Waldpflege und Markenliebe: How to Community Management
Moderne Markenkommunikation bietet das Potential für wirklichen Kundendialog. Doch die zunehmende Kleinteiligkeit erhöht die Gefahr, den Blick fürs große Ganze zu verlieren.
Immer genaueres Targeting, immer kleinere Zielgruppen, fragmentierte Personas und hochpräzise Ansprache: Die Möglichkeiten moderner Markenkommunikation machen den 1:1 Dialog zwischen Marke und Kund*in erreichbar und durchaus erstrebenswert. Angesichts der immer kleinteiligeren Segmentierung der sozialen Plattformen und Nutzer*innengruppen drohen Marken und Agenturen jedoch mitunter, den Blick aufs große Ganze zu verlieren und den sprichwörtlichen Wald vor Bäumen nicht zu sehen. Um in diesem Bild zu bleiben: Wer nur noch individuell auf Blattform, Rindenstruktur und Frucht zugeschnittene Markenkommunikation bietet, verpasst das Potenzial eines vielfältigen Lebensraums, einer Gesamtheit an Beziehungen, Dynamiken und Charakteren. Willkommen in der Vielfalt, willkommen im Community Management.
Eine Community, die sich über die Nutzung der Produkte und Leistungen sowie über die miteinander geteilten Werte einer Marke definiert, hat eine starke Auswirkung auf das Markenbild. Kürzer: Eine positive Erfahrung in der Community führt zu einem positiven Markenbild und steigert die Kundenbindung.

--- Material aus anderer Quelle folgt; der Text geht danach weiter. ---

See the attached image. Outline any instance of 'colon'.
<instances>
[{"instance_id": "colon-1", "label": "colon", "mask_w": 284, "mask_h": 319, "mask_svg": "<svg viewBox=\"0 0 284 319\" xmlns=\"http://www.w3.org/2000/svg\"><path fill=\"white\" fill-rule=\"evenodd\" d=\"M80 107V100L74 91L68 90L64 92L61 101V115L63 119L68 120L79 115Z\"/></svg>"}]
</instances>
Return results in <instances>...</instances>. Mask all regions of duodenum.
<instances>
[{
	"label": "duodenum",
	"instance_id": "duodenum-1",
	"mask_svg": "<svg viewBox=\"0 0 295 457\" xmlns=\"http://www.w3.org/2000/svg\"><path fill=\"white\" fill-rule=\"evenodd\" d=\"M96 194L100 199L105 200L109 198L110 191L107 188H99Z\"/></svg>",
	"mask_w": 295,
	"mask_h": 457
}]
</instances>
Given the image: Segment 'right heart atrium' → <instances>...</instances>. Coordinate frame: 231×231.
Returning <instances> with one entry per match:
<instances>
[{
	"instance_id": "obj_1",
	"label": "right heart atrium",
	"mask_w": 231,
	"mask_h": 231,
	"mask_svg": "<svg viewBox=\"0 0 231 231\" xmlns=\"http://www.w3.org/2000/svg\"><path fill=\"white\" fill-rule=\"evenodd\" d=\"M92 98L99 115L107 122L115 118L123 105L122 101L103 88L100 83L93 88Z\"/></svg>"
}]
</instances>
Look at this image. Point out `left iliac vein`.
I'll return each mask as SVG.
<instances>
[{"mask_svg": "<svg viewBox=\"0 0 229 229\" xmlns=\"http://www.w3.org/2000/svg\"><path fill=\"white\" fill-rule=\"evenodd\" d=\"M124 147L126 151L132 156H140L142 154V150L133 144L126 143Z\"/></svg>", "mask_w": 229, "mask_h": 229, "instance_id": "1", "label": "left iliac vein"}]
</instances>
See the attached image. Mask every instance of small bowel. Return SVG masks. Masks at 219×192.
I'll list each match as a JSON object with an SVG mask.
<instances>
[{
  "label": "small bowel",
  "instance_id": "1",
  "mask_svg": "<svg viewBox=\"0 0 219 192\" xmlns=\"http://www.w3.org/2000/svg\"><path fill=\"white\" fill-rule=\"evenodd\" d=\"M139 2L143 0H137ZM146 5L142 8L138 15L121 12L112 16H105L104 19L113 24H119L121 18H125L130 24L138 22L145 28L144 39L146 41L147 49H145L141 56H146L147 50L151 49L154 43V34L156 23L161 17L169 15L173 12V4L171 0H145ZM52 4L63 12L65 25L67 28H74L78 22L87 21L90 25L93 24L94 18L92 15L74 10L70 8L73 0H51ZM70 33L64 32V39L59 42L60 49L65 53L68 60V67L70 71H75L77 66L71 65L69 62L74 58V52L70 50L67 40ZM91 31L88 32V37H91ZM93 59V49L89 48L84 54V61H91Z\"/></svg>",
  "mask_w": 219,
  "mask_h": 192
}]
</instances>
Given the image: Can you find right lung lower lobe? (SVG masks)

Diese positive Community-Erfahrung lässt sich vor allem durch Inspiration und Wissensvermittlung auf Augenhöhe erreichen: Kund*innen lassen sich inspirieren und helfen, finden dabei Gleichgesinnte, teilen eigene Markenerlebnisse und werden damit immer mehr zum Teil der Community. Natürlich variiert die konkrete Ausprägung dieses Vorgangs von Marke zu Marke. Idealtypisch zeigen wir einmal den Nutzer*innen-Kreislauf anhand einer DIY-fokussierten Baumarktkette.
Niedrige Eintrittsbarierre für Lovebrands und Projektprodukte
Als Anbieter hervorragender und preisgekrönter Community-Management-Leistungen sind wir natürlich befangen, aber letztlich lässt sich für jede Marke und jedes Produkt eine Community aufbauen, lassen sich erste Community-Ansätze bündeln. Natürlich ist der Community-Aufbau dort weniger aufwändig, wo die Produkte und Leistungen eines Unternehmens etwa die Kreativität und Profilierung der Kund*innen von vornherein stützen. Baumärkte, Bastelbedarf, Kreativsoftware, Kameras — Produkte, die ihrerseits individuelle Produkte und Projekte ermöglichen. Hier ist die Bereitschaft, sich auszutauschen und eigene Ergebnisse zu präsentieren, ohnehin stark ausgeprägt und kann durch gutes Community Management gefördert werden. Auch für die Lovebrands unter den Konsumgütern liegt die Eintrittsbarriere niedrig: Geteilte Markenliebe ist doppelte Markenliebe. Letztlich lässt sich jedoch für jede Marke, die Menschen unterstützt, ein Lebensgefühl fördert und einen echten Mehrwert bietet, ein konkreter Community-Ansatz entwickeln — vom Taschentuch bis zur Baumaschine. Wir skizzieren hier einmal ein Drei-Stufen-Modell dafür, wie sich eine Marke in einer bestehenden Community positionieren, einbringen und sie schließlich auch lenken und bedienen kann.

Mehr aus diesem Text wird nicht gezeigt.